Everything has a beginning, sometimes with no conceptual end.
This is a story of my journey into Data Science and the progression from an idea to something that takes me to the dystopian world of statistics, probability, and the arcane world of Machine Learning.
Beginnings. “‘import React from ‘react’”.
I had already learned some Python, thanks to the 1,500 page epitome of Python by Mark Lutz (which, 5 years later I am half way through), and a Udacity Nano-degree in Front End Development. Several short courses later, including more from Udacity and Udemy I found myself intrigued by React.
I had found the Rabbit Hole, but had not yet dipped my toes into it. I already knew that building something from scratch required more than a knowledge of Html and CSS (I really, really dislike CSS), but I also knew that given the challenge, I could literally flatten a mountain, albeit by one shovel of dirt at a time.

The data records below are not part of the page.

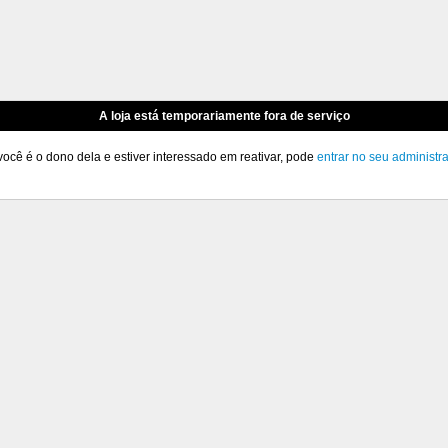
A loja está temporariamente fora de serviço
você é o dono dela e estiver interessado em reativar, pode
entrar no seu administr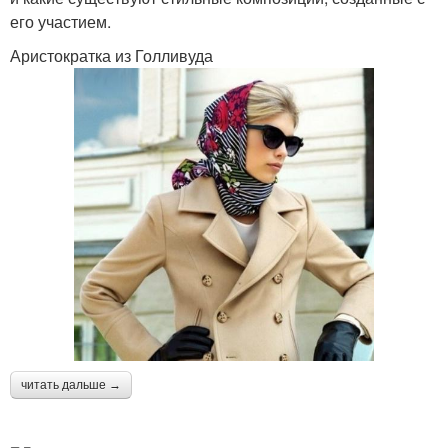
его участием.
Аристократка из Голливуда
читать дальше →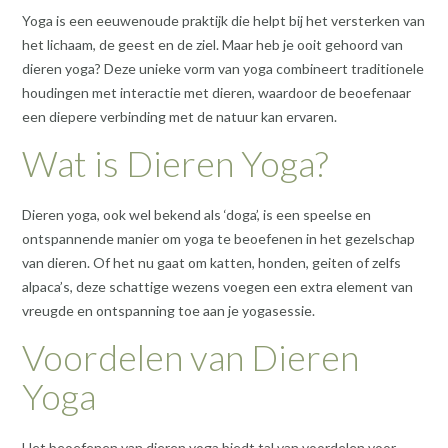
Yoga is een eeuwenoude praktijk die helpt bij het versterken van
het lichaam, de geest en de ziel. Maar heb je ooit gehoord van
dieren yoga? Deze unieke vorm van yoga combineert traditionele
houdingen met interactie met dieren, waardoor de beoefenaar
een diepere verbinding met de natuur kan ervaren.
Wat is Dieren Yoga?
Dieren yoga, ook wel bekend als ‘doga’, is een speelse en
ontspannende manier om yoga te beoefenen in het gezelschap
van dieren. Of het nu gaat om katten, honden, geiten of zelfs
alpaca’s, deze schattige wezens voegen een extra element van
vreugde en ontspanning toe aan je yogasessie.
Voordelen van Dieren
Yoga
Het beoefenen van dieren yoga biedt tal van voordelen voor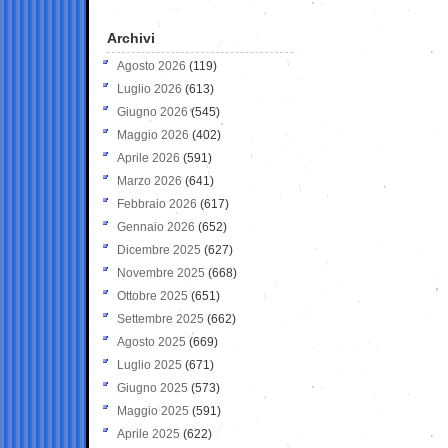
Archivi
Agosto 2026
(119)
Luglio 2026
(613)
Giugno 2026
(545)
Maggio 2026
(402)
Aprile 2026
(591)
Marzo 2026
(641)
Febbraio 2026
(617)
Gennaio 2026
(652)
Dicembre 2025
(627)
Novembre 2025
(668)
Ottobre 2025
(651)
Settembre 2025
(662)
Agosto 2025
(669)
Luglio 2025
(671)
Giugno 2025
(573)
Maggio 2025
(591)
Aprile 2025
(622)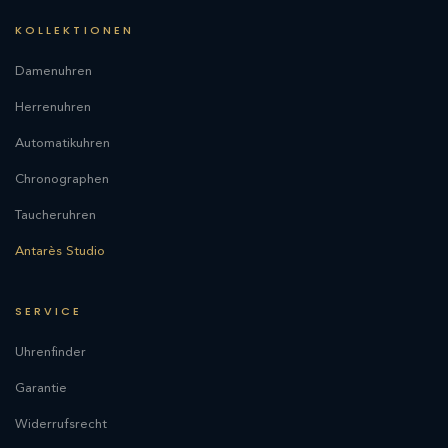
KOLLEKTIONEN
Damenuhren
Herrenuhren
Automatikuhren
Chronographen
Taucheruhren
Antarès Studio
SERVICE
Uhrenfinder
Garantie
Widerrufsrecht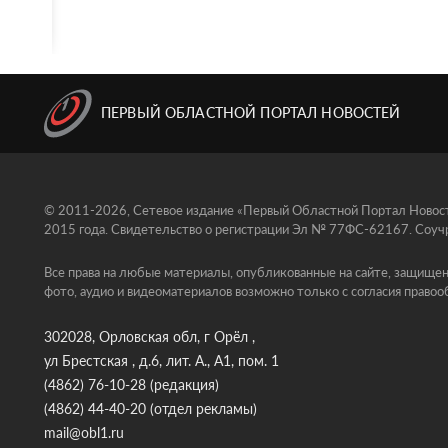
ПЕРВЫЙ ОБЛАСТНОЙ ПОРТАЛ НОВОСТЕЙ
© 2011-2026, Сетевое издание «Первый Областной Портал Новосте
2015 года. Свидетельство о регистрации Эл № 77ФС-62167. Соучр
Все права на любые материалы, опубликованные на сайте, защищен
фото, аудио и видеоматериалов возможно только с согласия правоо
302028, Орловская обл, г Орёл ,
ул Брестская , д.6, лит. А., А1, пом. 1
(4862) 76-10-28
(редакция)
(4862) 44-40-20
(отдел рекламы)
mail@obl1.ru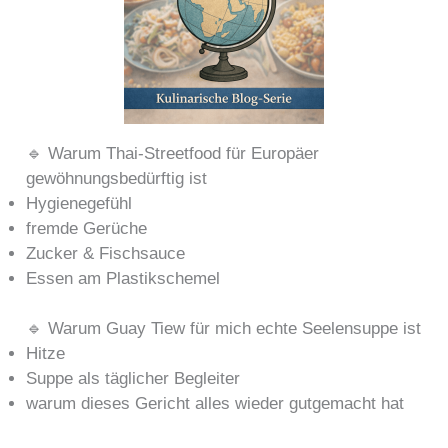
🔹 Warum Thai-Streetfood für Europäer
gewöhnungsbedürftig ist
Hygienegefühl
fremde Gerüche
Zucker & Fischsauce
Essen am Plastikschemel
🔹 Warum Guay Tiew für mich echte Seelensuppe ist
Hitze
Suppe als täglicher Begleiter
warum dieses Gericht alles wieder gutgemacht hat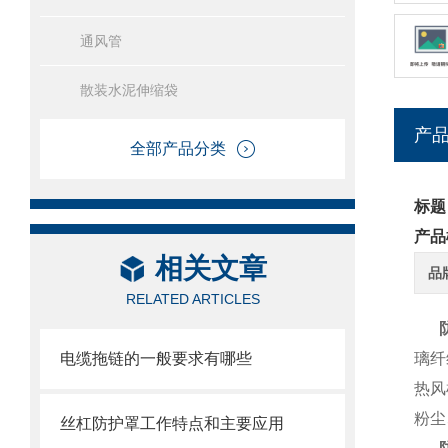
通风管
散装水泥伸缩袋
产
全部产品分类
标题
产品
相关文章
品
RELATED ARTICLES
防
电缆拖链的一般要求有哪些
璃纤
热风
粉尘
丝杠防护罩工作特点和主要应用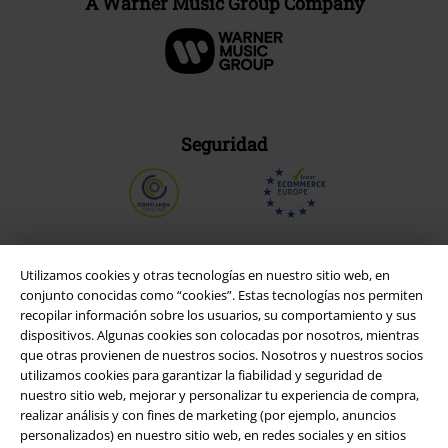
A Warner Music Group Company
Seguridad
Utilizamos cookies y otras tecnologías en nuestro sitio web, en
conjunto conocidas como “cookies”. Estas tecnologías nos permiten
recopilar información sobre los usuarios, su comportamiento y sus
dispositivos. Algunas cookies son colocadas por nosotros, mientras
que otras provienen de nuestros socios. Nosotros y nuestros socios
utilizamos cookies para garantizar la fiabilidad y seguridad de
nuestro sitio web, mejorar y personalizar tu experiencia de compra,
realizar análisis y con fines de marketing (por ejemplo, anuncios
Legal
personalizados) en nuestro sitio web, en redes sociales y en sitios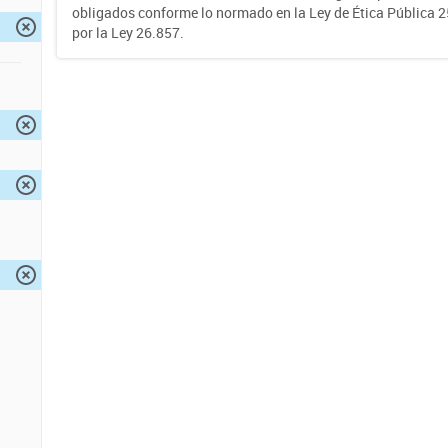
obligados conforme lo normado en la Ley de Ética Pública 
por la Ley 26.857.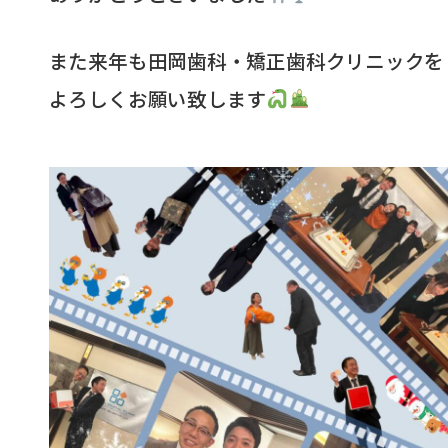
また来年も田岡歯科・矯正歯科クリニックを
よろしくお願い致します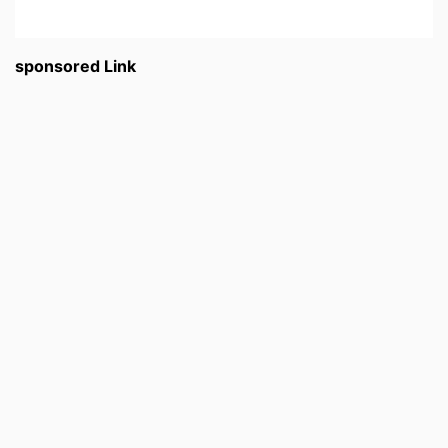
sponsored Link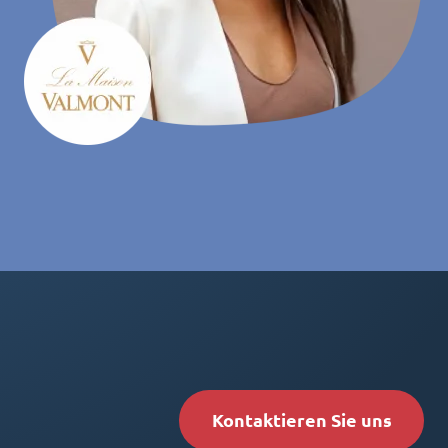
Kontaktieren Sie uns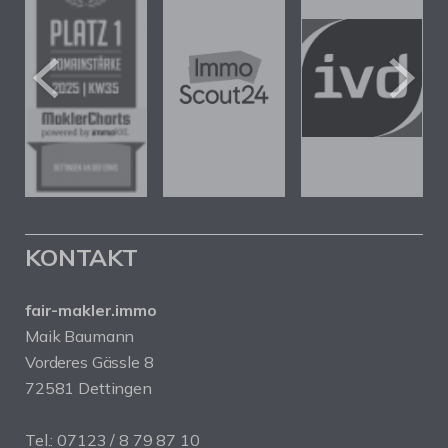
KONTAKT
fair-makler.immo
Maik Baumann
Vorderes Gässle 8
72581 Dettingen
Tel.: 07123 / 8 79 87 10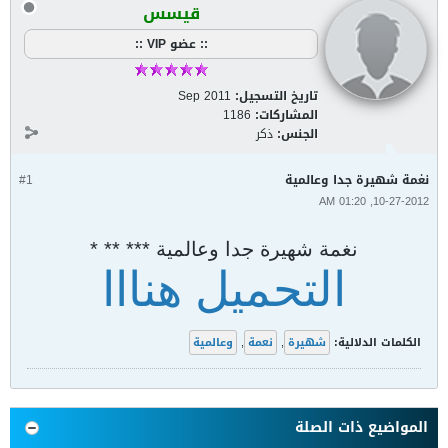
قيسس
:: عضو VIP ::
تاريخ التسجيل:
Sep 2011
المشاركات:
1186
الجنس:
ذكر
نغمة شهيرة جدا وعالمية
#1
10-27-2012, 01:20 AM
نغمة شهيرة جدا وعالمية *** ** *
التحميل هنااا
الكلمات الدلالية:
شهيرة
,
نعمة
,
وعالمية
المواضيع ذات الصلة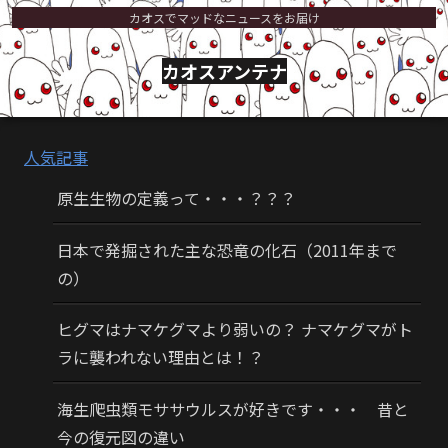
カオスでマッドなニュースをお届け
カオスアンテナ
人気記事
原生生物の定義って・・・？？？
日本で発掘された主な恐竜の化石（2011年まで
の）
ヒグマはナマケグマより弱いの？ ナマケグマがト
ラに襲われない理由とは！？
海生爬虫類モササウルスが好きです・・・ 昔と
今の復元図の違い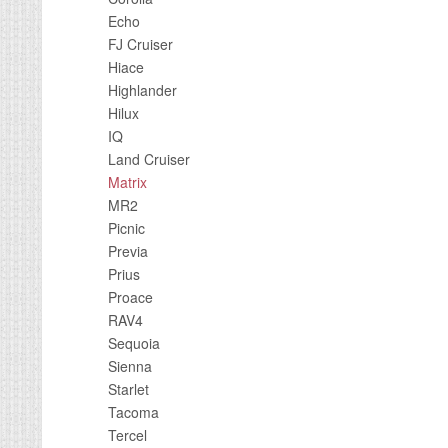
Echo
FJ Cruiser
Hiace
Highlander
Hilux
IQ
Land Cruiser
Matrix
MR2
Picnic
Previa
Prius
Proace
RAV4
Sequoia
Sienna
Starlet
Tacoma
Tercel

My first ‘idea’ was to build a site that could help a vehicle buyer find the best possible deal in a particular market. This taught me web crawling skills, mostly in Python and sometimes Node, and introduced me to the real world of data gathering that is web scraping. The idea was good, and I actually built a site, but gathering the data, cleanly, was the most time consuming issue.
The second was tracking the success of CrossFit. I am a CrossFit ‘observer’. I love the idea of being super fit, and decided at one time (maybe twice) that I should own a CrossFit gym. That did not work out so well (not once, but twice). But, on a positive note, during my time failing at business (and CrossFit) I developed a web crawler (ha!), that on a weekly basis scrapes the active affiliates from the CrossFit site. I have been doing that successfully for 5 years now, but no web-site has yet appeared. The data however, tells a wonderful story, but not for this story.
The third idea, and the most impressive, was to scrape racing result data about the Harness Racing Industry in Australia. I am Australian born, but also a Canadian Citizen, and I have been interested in Horse racing statistics since the late 80’s when I was an engineer with Alcatel.
So, down the Rabbit Hole I go.
Not only do I need to gather data, and a lot of it, just under 5 million race results as I write this. I also need to learn how to wrangle, clean, manage a massive data set (for me), and Machine Learning.
As an example of data quality issues I have encountered, when race results are gathered, horses are ranked in their finishing order (duh), and the most interesting order is 1, 2 or 3. You would think that describing the distance between horse 1 to horse 2 to horse 3 would be simple. It should be. It should be something like 0.15m, 1m, 10m…choose any numerical measurement system, metric, imperial, logarithmic, …any of these would work. But no, whoever came up with the system allows a mixture of numerical distances with things like ‘NOSE’, ‘NS’, ‘HALF NOSE’, ‘HF NOSE’, ‘1/2 NS’, and the list goes on and on. In fact, there are more than 340 representations of the same data to describe the distance between the 1st place horse and the 3rd.
The rest of this story, will be written at the rate of a chapter per week. I will describe my vision for the data, how I learned to gather and manipulate the data, the development of a web site, and ultimately the application of Machine Learning to create an analysis, and perhaps some predictions.
I am currently in the data gathering stage (the 5 million records are stored in a PostgreSQL database) and am just experimenting with some basic analysis to identify inconsistencies and areas to add more data or clean up of existing data. It is February 2021, and I am guessing that I will not have a clean data set until around June to August 2021.
This is my journey down the analytical rabbit hole.